Royal Society study finds UK public mostly optimistic about machine learning

The Royal Society has published a new study that finds that the UK public are mostly optimistic about artificial intelligence technology, according to a report by The Guardian.

The research, which was conducted by Ipsos Mori on behalf of the Royal Society, provides insight into the potential of machine learning over the next five to 10 years, as well as how the technology can be developed in a manner that benefits everyone.

Nearly one-third of survey respondents believe that the risks of machine learning outweigh the benefits, while 36 percent believe that the risks and benefits are balanced.

The findings provide support for machine learning, but it depends on what the technology would be used for.

For instance, 22 percent of respondents said the benefits of military robots that use machine learning to make their own decisions outweighed the risks. In addition, only 18 percent of people said that they believed the benefits of computers that learned to play the stock market outweighed the risks.

Conversely, 61 percent of respondents favored facial recognition systems that learn to recognize criminals’ faces from CCTV footage.

The majority of people also saw the benefit in software that recognizes speech and answers questions, a technology which is found on most smartphones.

However, people were more wary of other uses of machine learning. For example, many respondents were sceptical of driverless cars, despite the technology being able to potentially reduce traffic accidents.

The report highlights the recent rapid progress that computer scientists have made in machine learning as well as the potential of “transformative advances” in the next five to 10 years.

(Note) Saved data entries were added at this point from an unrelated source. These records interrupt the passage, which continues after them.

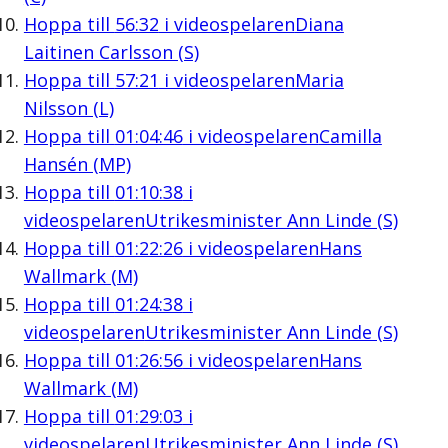
Hoppa till
56:32
i videospelaren
Diana
Laitinen Carlsson (S)
Hoppa till
57:21
i videospelaren
Maria
Nilsson (L)
Hoppa till
01:04:46
i videospelaren
Camilla
Hansén (MP)
Hoppa till
01:10:38
i
videospelaren
Utrikesminister Ann Linde (S)
Hoppa till
01:22:26
i videospelaren
Hans
Wallmark (M)
Hoppa till
01:24:38
i
videospelaren
Utrikesminister Ann Linde (S)
Hoppa till
01:26:56
i videospelaren
Hans
Wallmark (M)
Hoppa till
01:29:03
i
videospelaren
Utrikesminister Ann Linde (S)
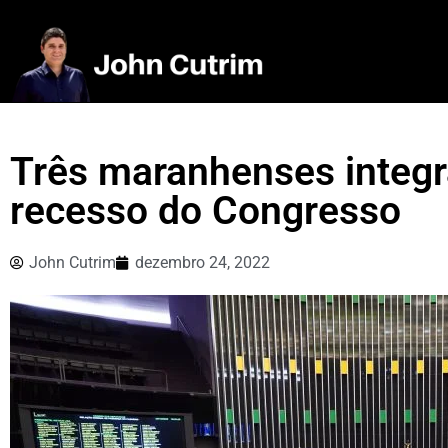
Três maranhenses integ
recesso do Congresso
John Cutrim
dezembro 24, 2022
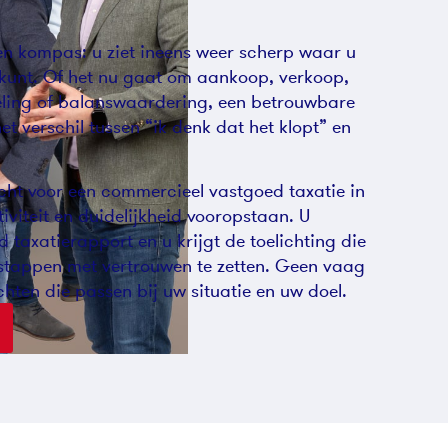
een kompas: u ziet ineens weer scherp waar u
 kunt. Of het nu gaat om aankoop, verkoop,
eling of balanswaardering, een betrouwbare
 verschil tussen “ik denk dat het klopt” en
echt voor een commercieel vastgoed taxatie in
viteit en duidelijkheid vooropstaan. U
taxatierapport en u krijgt de toelichting die
stappen met vertrouwen te zetten. Geen vaag
chten die passen bij uw situatie en uw doel.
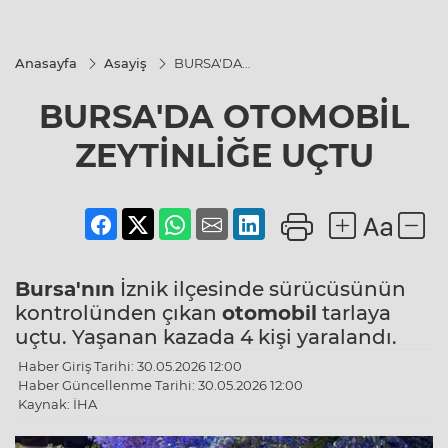
Anasayfa
Asayiş
BURSA'DA
OTOMOBİL
ZEYTİNLİĞE
BURSA'DA OTOMOBİL
UÇTU
ZEYTİNLİĞE UÇTU
Bursa'nın
İznik ilçesinde sürücüsünün
kontrolünden çıkan
otomobil
tarlaya
uçtu. Yaşanan kazada 4 kişi yaralandı.
Haber Giriş Tarihi: 30.05.2026 12:00
Haber Güncellenme Tarihi: 30.05.2026 12:00
Kaynak: İHA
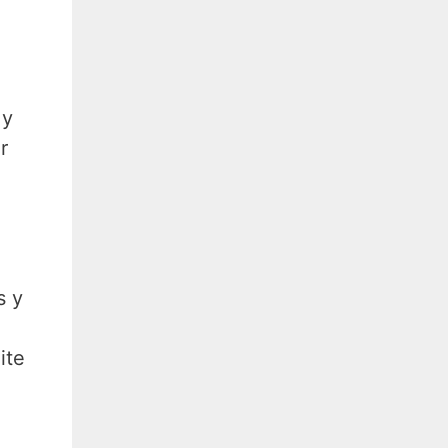
 y
r
s y
ite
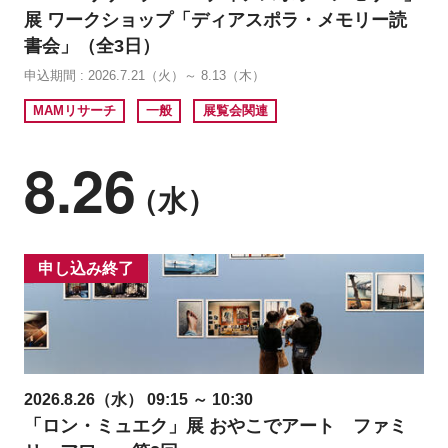
展 ワークショップ「ディアスポラ・メモリー読
書会」（全3日）
申込期間 : 2026.7.21（火）～ 8.13（木）
MAMリサーチ
一般
展覧会関連
8.26
（水）
申し込み終了
2026.8.26（水） 09:15 ～ 10:30
「ロン・ミュエク」展 おやこでアート ファミ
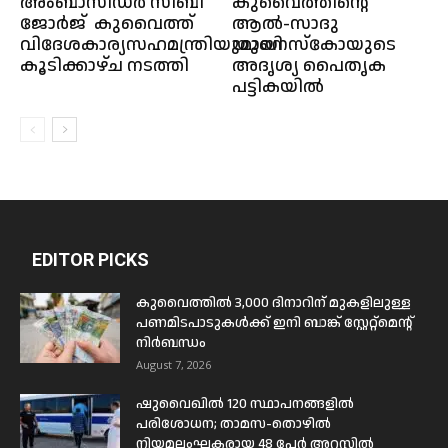
അംബാസിഡർ സിബി
കുവൈത്തിൻ്റെ
ജോർജ് കുവൈത്ത്
ആൽ-സാദു
വിദേശകാര്യസഹമന്ത്രിയുമായി
യുനെസ്കോയുടെ
കൂടിക്കാഴ്ച നടത്തി
അദൃശ്യ പൈതൃക
പട്ടികയിൽ
EDITOR PICKS
കുവൈത്തിൽ 3,000 ദിനാറിന് മുകളിലുള്ള
പണമിടപാടുകൾക്ക് ഇനി ബാങ്ക് സ്റ്റേറ്റ്മെന്റ്
നിർബന്ധം
August 7, 2026
ഷുവൈഖിൽ 120 സ്ഥാപനങ്ങളിൽ
പരിശോധന; താമസ-തൊഴിൽ
നിയമലംഘകരായ 48 പേർ അറസ്റ്റിൽ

“There is huge potential for machine learning to impact in very positive ways on much of what we do as individuals and as industry and as a society. But there are challenges,” said Peter Donnelly, a statistician and geneticist at Oxford University, who led the group that produced the report.

“Society needs to give urgent consideration to the ways in which the benefits from machine learning can be shared across society,” the report stated.

The survey cited a number of risks regarding machine learning including fears of mass unemployment, accidents with equipment, restrictions on freedom, increased economic inequality and a diminished human experience.

The Royal Society report raises several other challenges that will come with the arrival of AI, such as the technology picking up biases (racism and sexism) from training data and not always being able to explain their decisions — two issues that scientists must work on.

The survey results were based on face-to-face interviews with 978 people in the UK, along with discussions at public meetings in Birmingham, Huddersfield, London and Oxford, and questions addressed to an online community of 244 members.